With $20 million, Morris calculated he could fund the entire effort, which he believes would help position Davis to become the agricultural-tech giant in the industry that it should be, given its proximity to the university.
Eventually in 2010, Morris secured a commitment from ConAgra to help fund that plan.
“(The) $2 million is for the sole purpose of seeding this nonprofit venture capital fund,” Morris said Tuesday. “It’s a charitable contribution for the sole purpose of supporting the CCV effort.
“If these guys want to give a charitable contribution to venture funds, then great,” Morris added. “It’s a win-win for everybody.”
Morris explained that unlike traditional venture capital efforts, which are beholden to limited partners and investors who expect a profitable return on investment, all revenue generated by a nonprofit entity is filtered back into the organization to seed further startup companies.

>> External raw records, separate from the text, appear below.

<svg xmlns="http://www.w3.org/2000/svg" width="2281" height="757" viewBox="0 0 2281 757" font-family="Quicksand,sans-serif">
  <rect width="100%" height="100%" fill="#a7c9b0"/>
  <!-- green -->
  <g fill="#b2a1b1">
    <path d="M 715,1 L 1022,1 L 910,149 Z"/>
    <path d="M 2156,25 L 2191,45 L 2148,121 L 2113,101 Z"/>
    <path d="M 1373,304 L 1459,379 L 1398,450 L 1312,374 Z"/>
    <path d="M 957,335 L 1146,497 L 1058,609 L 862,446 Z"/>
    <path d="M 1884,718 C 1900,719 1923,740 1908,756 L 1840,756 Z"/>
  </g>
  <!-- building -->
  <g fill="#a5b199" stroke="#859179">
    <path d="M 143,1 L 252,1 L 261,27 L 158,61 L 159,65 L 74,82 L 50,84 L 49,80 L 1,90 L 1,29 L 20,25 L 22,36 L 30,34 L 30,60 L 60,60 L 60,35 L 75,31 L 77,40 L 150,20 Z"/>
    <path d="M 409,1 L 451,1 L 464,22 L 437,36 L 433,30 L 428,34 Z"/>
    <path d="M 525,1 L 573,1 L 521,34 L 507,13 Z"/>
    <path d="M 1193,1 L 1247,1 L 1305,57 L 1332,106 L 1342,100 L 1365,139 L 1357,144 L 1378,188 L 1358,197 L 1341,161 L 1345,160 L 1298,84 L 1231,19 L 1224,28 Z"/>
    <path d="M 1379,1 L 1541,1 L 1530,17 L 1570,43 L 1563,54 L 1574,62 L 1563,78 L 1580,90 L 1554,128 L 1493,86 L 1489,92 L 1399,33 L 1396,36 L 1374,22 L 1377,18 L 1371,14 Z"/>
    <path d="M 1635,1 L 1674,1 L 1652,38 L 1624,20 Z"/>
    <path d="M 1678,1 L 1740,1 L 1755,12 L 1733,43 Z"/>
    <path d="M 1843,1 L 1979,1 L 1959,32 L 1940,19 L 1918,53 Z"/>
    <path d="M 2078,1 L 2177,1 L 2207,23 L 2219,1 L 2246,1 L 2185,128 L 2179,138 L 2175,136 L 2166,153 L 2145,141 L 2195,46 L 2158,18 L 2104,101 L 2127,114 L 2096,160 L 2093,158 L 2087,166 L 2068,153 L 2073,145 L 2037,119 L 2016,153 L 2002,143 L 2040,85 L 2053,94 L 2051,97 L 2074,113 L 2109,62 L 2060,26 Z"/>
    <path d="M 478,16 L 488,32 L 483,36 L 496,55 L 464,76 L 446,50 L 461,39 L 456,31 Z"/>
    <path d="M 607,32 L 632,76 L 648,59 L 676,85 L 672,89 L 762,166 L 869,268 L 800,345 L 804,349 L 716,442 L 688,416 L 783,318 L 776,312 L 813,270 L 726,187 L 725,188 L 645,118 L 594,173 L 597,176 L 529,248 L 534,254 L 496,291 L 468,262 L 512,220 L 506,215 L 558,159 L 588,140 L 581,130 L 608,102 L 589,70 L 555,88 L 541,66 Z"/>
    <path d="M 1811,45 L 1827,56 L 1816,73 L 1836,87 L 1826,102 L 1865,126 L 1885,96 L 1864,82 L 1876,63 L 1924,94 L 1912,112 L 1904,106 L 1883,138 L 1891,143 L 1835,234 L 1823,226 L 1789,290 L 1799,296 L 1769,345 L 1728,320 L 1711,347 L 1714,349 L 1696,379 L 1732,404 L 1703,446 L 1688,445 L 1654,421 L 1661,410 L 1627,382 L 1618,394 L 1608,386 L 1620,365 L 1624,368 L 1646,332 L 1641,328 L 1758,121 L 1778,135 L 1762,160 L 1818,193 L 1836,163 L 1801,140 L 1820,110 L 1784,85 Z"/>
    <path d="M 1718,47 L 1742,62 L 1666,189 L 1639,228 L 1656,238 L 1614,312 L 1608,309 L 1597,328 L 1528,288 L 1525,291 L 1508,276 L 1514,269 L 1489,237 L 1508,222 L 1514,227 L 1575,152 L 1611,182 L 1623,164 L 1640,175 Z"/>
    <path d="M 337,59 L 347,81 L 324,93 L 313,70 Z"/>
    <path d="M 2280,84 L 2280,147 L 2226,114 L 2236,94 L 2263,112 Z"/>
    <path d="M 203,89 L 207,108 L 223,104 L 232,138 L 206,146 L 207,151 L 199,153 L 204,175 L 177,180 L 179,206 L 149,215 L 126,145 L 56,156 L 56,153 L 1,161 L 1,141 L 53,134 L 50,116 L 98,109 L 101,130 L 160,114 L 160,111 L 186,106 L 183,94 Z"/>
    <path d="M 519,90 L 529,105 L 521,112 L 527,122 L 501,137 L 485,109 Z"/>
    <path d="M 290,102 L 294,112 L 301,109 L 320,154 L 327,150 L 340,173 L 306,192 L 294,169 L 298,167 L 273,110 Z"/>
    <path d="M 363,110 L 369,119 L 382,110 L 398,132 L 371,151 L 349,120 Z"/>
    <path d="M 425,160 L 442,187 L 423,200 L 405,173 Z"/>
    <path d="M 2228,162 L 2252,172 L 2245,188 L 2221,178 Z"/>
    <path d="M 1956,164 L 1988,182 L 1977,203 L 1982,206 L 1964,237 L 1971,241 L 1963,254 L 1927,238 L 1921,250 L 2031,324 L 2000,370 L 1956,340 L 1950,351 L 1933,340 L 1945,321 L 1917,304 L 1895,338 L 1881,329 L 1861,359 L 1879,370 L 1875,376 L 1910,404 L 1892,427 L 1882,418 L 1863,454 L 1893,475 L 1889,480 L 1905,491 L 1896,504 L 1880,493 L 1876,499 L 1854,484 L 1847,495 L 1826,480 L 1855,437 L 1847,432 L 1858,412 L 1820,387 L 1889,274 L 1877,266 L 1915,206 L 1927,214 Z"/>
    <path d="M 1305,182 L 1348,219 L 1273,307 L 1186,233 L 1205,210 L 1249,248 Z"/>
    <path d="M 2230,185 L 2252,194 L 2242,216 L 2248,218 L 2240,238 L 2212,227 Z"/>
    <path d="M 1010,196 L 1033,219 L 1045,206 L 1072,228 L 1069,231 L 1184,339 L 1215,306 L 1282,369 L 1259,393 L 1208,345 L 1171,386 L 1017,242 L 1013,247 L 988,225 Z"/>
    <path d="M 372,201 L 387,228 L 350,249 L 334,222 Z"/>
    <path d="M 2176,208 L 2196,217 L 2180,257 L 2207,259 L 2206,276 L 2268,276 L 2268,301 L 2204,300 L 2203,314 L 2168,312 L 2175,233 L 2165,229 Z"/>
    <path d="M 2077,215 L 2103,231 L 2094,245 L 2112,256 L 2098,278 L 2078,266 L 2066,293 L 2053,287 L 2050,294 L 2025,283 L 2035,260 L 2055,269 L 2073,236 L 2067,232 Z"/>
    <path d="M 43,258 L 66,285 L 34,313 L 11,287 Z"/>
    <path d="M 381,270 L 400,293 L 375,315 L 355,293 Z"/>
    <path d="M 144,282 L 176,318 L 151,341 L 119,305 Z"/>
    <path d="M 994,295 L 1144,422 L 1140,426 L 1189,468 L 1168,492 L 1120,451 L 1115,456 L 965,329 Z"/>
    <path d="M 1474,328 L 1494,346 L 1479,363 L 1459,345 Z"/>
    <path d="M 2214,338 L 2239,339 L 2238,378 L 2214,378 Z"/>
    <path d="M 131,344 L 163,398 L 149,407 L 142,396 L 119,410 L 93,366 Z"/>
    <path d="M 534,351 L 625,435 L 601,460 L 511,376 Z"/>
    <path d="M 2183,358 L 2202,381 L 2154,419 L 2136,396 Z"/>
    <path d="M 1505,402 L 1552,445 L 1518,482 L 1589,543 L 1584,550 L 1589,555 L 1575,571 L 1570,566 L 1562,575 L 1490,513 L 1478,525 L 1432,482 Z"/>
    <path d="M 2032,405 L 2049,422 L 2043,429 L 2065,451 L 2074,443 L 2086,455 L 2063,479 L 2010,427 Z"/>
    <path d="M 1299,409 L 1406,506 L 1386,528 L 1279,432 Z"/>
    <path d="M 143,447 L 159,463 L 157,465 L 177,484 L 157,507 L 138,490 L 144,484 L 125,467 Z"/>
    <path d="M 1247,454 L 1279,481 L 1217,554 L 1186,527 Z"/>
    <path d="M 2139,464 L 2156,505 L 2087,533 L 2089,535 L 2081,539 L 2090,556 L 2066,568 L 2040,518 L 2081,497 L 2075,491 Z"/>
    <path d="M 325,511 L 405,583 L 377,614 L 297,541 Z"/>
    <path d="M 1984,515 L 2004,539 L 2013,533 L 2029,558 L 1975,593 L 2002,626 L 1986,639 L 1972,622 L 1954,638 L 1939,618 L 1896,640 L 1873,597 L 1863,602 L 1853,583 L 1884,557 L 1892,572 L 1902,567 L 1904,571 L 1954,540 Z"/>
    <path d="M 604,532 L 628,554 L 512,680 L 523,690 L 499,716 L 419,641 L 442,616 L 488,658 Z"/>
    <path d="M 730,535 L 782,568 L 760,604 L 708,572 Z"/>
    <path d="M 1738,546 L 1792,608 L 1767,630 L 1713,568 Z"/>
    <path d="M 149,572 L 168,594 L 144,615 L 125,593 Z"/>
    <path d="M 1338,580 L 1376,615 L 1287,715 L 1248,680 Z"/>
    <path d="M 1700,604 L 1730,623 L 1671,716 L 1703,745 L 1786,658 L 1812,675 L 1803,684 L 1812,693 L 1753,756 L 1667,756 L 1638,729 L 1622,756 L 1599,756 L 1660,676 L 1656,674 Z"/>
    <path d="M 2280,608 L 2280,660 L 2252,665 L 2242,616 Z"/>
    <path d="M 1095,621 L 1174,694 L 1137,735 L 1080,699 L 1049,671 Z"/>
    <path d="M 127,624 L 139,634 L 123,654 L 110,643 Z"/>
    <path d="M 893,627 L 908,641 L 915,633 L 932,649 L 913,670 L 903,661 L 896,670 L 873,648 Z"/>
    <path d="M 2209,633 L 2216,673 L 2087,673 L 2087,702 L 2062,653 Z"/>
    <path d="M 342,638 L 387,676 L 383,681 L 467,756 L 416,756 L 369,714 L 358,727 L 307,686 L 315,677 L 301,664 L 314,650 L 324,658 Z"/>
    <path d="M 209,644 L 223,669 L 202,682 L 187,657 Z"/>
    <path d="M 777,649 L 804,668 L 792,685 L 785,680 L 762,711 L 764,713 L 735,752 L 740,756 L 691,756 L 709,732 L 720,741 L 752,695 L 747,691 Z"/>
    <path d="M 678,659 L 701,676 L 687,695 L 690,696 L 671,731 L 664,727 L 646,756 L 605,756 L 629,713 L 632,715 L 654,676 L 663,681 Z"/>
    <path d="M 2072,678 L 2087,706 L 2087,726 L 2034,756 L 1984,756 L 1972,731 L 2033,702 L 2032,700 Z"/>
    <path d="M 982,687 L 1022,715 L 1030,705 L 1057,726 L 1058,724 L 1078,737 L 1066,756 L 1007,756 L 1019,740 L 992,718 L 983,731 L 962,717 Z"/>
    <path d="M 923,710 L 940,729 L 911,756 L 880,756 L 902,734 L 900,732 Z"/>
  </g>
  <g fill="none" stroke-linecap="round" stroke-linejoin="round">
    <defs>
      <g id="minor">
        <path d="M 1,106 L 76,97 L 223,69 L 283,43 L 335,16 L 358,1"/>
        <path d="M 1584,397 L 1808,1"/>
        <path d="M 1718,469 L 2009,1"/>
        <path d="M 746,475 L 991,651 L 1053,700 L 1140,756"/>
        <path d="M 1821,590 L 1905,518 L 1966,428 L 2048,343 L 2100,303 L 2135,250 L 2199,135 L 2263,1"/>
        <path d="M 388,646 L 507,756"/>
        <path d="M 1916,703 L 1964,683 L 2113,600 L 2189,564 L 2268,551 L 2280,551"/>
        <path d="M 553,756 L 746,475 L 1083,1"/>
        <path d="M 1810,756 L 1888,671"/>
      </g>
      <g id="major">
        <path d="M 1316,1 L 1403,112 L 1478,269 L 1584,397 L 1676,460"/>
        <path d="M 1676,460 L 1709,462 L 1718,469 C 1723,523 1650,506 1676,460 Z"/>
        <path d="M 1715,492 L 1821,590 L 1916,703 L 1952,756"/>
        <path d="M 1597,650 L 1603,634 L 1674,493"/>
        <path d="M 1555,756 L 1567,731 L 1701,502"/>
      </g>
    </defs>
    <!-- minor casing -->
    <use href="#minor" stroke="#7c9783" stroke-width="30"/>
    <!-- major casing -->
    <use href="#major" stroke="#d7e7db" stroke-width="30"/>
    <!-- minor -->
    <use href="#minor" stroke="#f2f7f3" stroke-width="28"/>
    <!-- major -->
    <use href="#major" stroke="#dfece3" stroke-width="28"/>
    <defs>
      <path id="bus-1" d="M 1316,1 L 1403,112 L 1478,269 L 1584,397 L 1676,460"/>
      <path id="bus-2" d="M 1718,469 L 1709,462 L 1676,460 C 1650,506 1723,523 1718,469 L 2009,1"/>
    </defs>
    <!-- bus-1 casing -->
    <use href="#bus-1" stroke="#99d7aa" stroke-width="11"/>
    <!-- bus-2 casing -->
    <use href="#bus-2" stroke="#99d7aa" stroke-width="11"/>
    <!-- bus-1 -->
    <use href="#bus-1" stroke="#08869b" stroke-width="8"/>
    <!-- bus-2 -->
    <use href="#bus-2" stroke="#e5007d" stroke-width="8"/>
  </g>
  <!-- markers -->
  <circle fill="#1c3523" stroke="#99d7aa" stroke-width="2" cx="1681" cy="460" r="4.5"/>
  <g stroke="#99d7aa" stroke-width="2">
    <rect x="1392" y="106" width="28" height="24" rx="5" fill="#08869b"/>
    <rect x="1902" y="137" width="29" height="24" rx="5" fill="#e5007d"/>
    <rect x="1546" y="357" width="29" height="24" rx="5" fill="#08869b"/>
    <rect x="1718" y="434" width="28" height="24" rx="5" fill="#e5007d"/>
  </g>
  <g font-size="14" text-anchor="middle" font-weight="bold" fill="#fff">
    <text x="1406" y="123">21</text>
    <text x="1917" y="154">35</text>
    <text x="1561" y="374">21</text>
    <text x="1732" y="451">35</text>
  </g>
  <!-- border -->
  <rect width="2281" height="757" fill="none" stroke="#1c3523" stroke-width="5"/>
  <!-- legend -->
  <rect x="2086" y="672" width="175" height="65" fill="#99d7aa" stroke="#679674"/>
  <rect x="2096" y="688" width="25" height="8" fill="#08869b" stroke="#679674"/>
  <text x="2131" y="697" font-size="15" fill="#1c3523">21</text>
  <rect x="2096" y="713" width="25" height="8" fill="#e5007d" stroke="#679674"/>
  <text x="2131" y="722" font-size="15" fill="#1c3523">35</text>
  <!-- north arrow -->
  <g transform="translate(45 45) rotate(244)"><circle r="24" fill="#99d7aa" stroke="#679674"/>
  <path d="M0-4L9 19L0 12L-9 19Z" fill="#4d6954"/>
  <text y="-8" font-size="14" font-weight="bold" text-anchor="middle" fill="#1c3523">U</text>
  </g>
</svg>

Phillips says ConAgra’s motivation for the deal stemmed from the fact that, if approved, the residential development will replace 100 acres of industrial land, which once housed the Hunt-Wesson tomato canning plant until ConAgra decided to close it in 1999.
ConAgra saw a financial contribution to the local economy through Morris’ plan as a way to help backfill the loss of the industrial acreage.
But Davis Mayor Joe Krovoza has concerns about this agreement.
With the City Council fighting over the past few years to ensure that the project as a whole benefits Davis in the long run, Krovoza worries that this deal, which was not reviewed or approved by the city, could undermine those efforts.
“News of this support for Mr. Morris’ project likely will increase the difficulty of the council getting to its final approval of The Cannery development,” Krovoza said in a statement. “The city had made significant concessions to ConAgra in order to facilitate The Cannery project — most notably a weakening of our affordable housing requirements.
“Conversely, our council has identified traffic mitigation measures and community needs related to the project that we believe ConAgra should support prior to approval. I can only hope that ConAgra designating $2 million for a project not prioritized by the council does not complicate the city’s ability to come to terms with the developer,” he continued.
“If ConAgra wishes to support the development of new businesses for Davis, then there are a series of existing city and university programs being advanced by our Chief Innovation Officer Rob White — the most notable being our Davis Roots project with UC Davis.”